Zombie: If the answer isn’t obvious, your dad didn’t tell you the joke enough times. Zombies drink zombies, or any rum-heavy cocktail in a tiki head, as a slight nod to the monster’s Haitian history. Those more inclined towards George A. Romero’s modern flesh-eaters should drink anything colored a toxic waste green, such as Jell-O shots and Midori sours. Corpse Revivers are also a fun referential cocktail.

Werewolf: Usually, a werewolf costume involves flannel — the ol’ hunter-whogot-bitten-and-didn’t-think-anything-of-it routine. Stick to the kind of beer one would keep in a hunting blind cooler — Old Milwaukee or Schlitz should do it — along with the occasional swig from a hunting flask. True lycanthropes, though, will rock the glass jar of Midnight Moon moonshine; the apple pie flavor is nicely seasonal.

Superhero: Whether you’re a knight in shining armor or a caped crusader, you want everyone to see your unrivaled strength. For light drinking, try a big frosty mug filled with a crisp, poundable Pilsner, and do beer curls throughout the party. As for liquor, no mixers or shakers allowed — you’ll do neat shots and lots of them!
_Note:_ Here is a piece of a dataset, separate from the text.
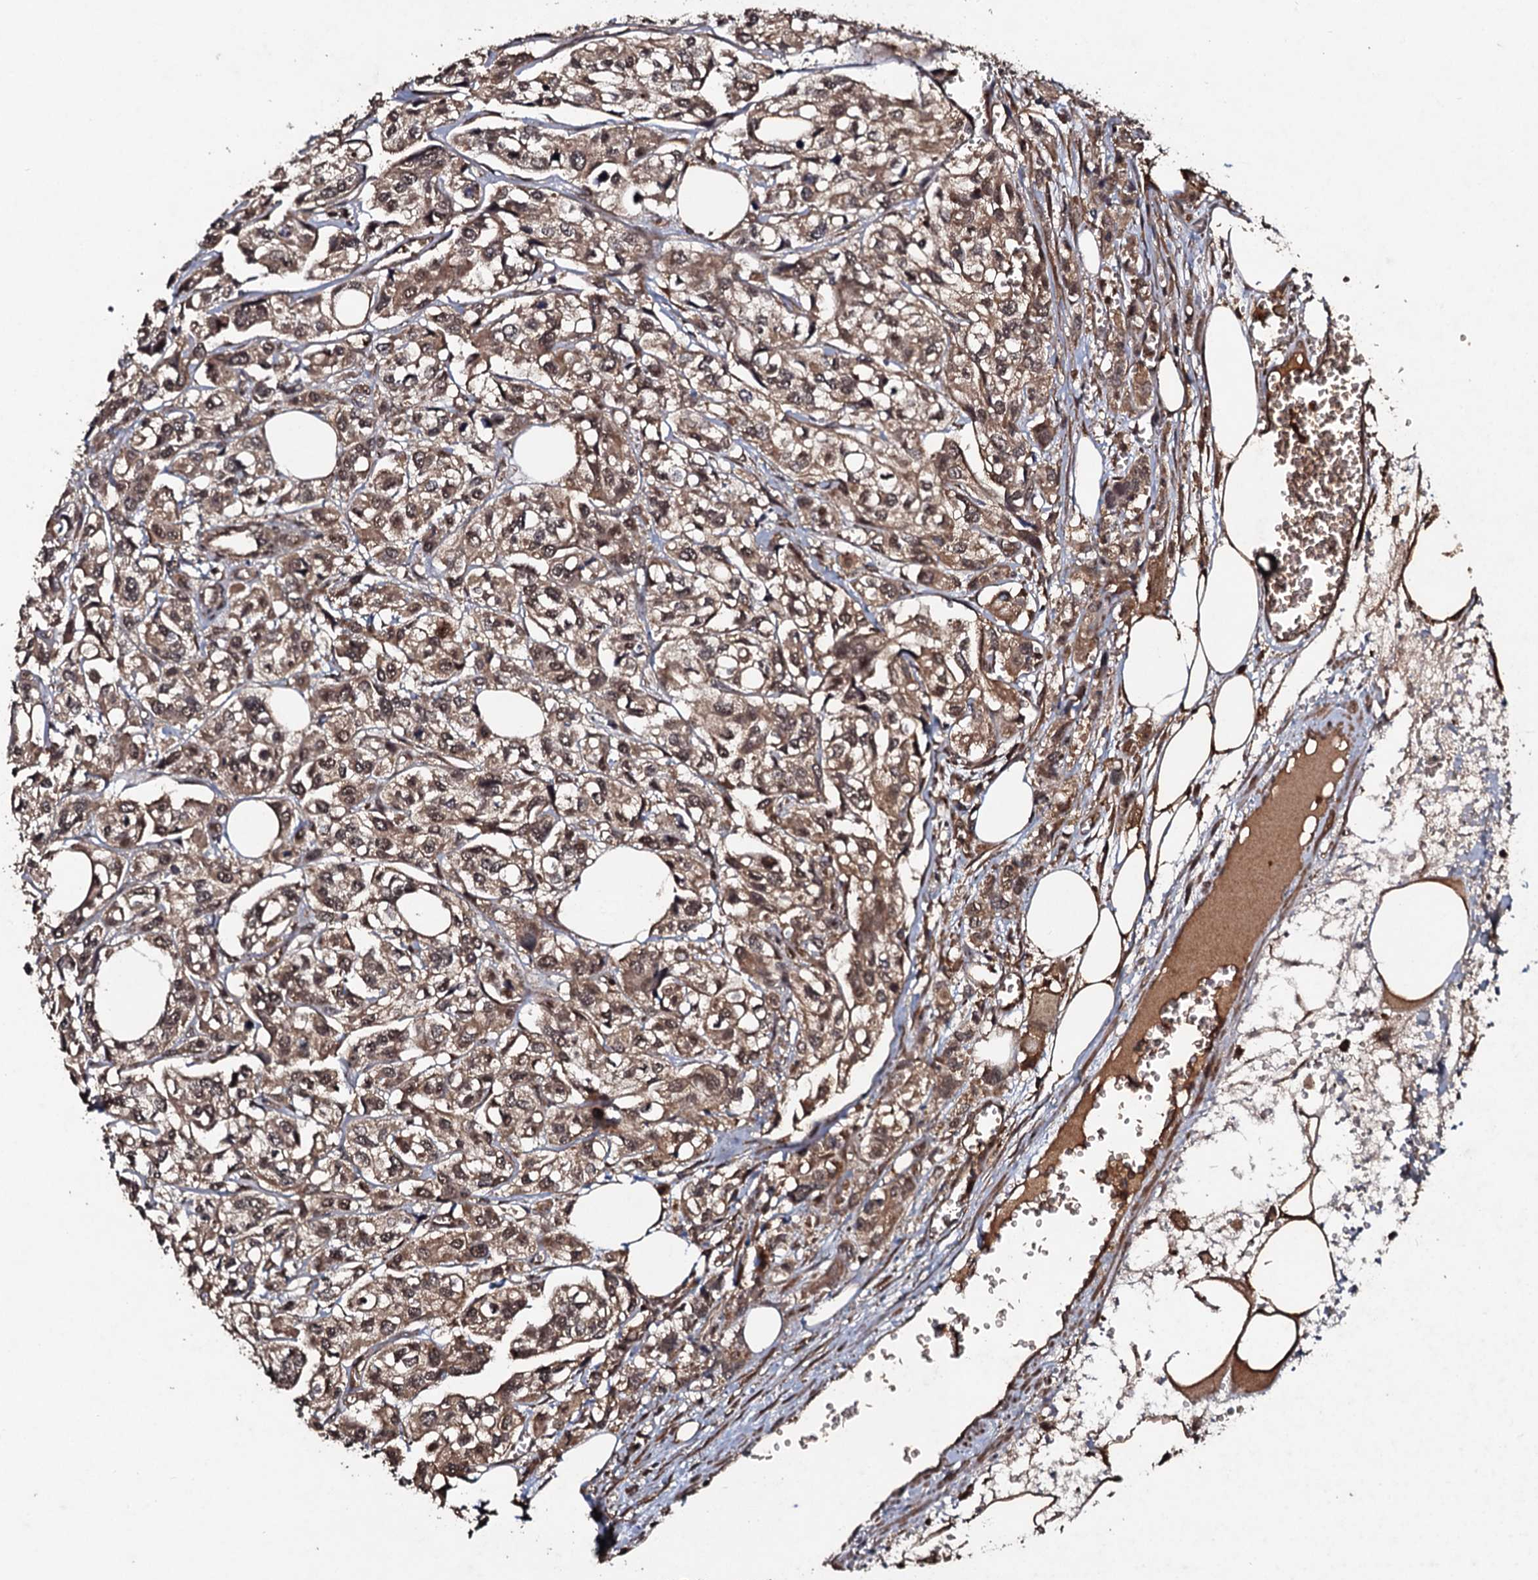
{"staining": {"intensity": "moderate", "quantity": ">75%", "location": "cytoplasmic/membranous,nuclear"}, "tissue": "urothelial cancer", "cell_type": "Tumor cells", "image_type": "cancer", "snomed": [{"axis": "morphology", "description": "Urothelial carcinoma, High grade"}, {"axis": "topography", "description": "Urinary bladder"}], "caption": "Brown immunohistochemical staining in high-grade urothelial carcinoma displays moderate cytoplasmic/membranous and nuclear staining in approximately >75% of tumor cells.", "gene": "ADGRG3", "patient": {"sex": "male", "age": 67}}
Whiskey and vodka are traditional, though if you really want to amaze those fine citizens, gin is hardcore.

Villain: When your life involves misrule and megalomania, you want to seem diabolical and clinical while still able to take the hard stuff. Get yourself a neat scotch — include ice if you’re going full Bond villain — and smolder over it as you seek your next unwitting victim or muse over your diabolical plans for world domination. If you want to go supervillain, shoot something spicy — jalapeño-infused vodka seems fitting — to show that you’re not afraid of the Hell you’ll end up in.

“Sexy” costume: Instead of matching drinks with a “sexy” costume variation, maybe just try wearing something else.

Devil: Thanks to the idea of Old Scratch as a “bad businessman” — think Robert Johnson — it always looks best when the Devil has a martini. Classy but strong as hell, a martini succinctly says, “Man’s ruin.”

Slasher: Like the hero, the slasher is unstoppable, stalking their prey no matter what. As such, go big, but do it in a grimy way. No mugs or steins — haul a growler around. Drink forties. Sure, it’s intense, but if you’re going to be a deathless murder machine, you better act like one.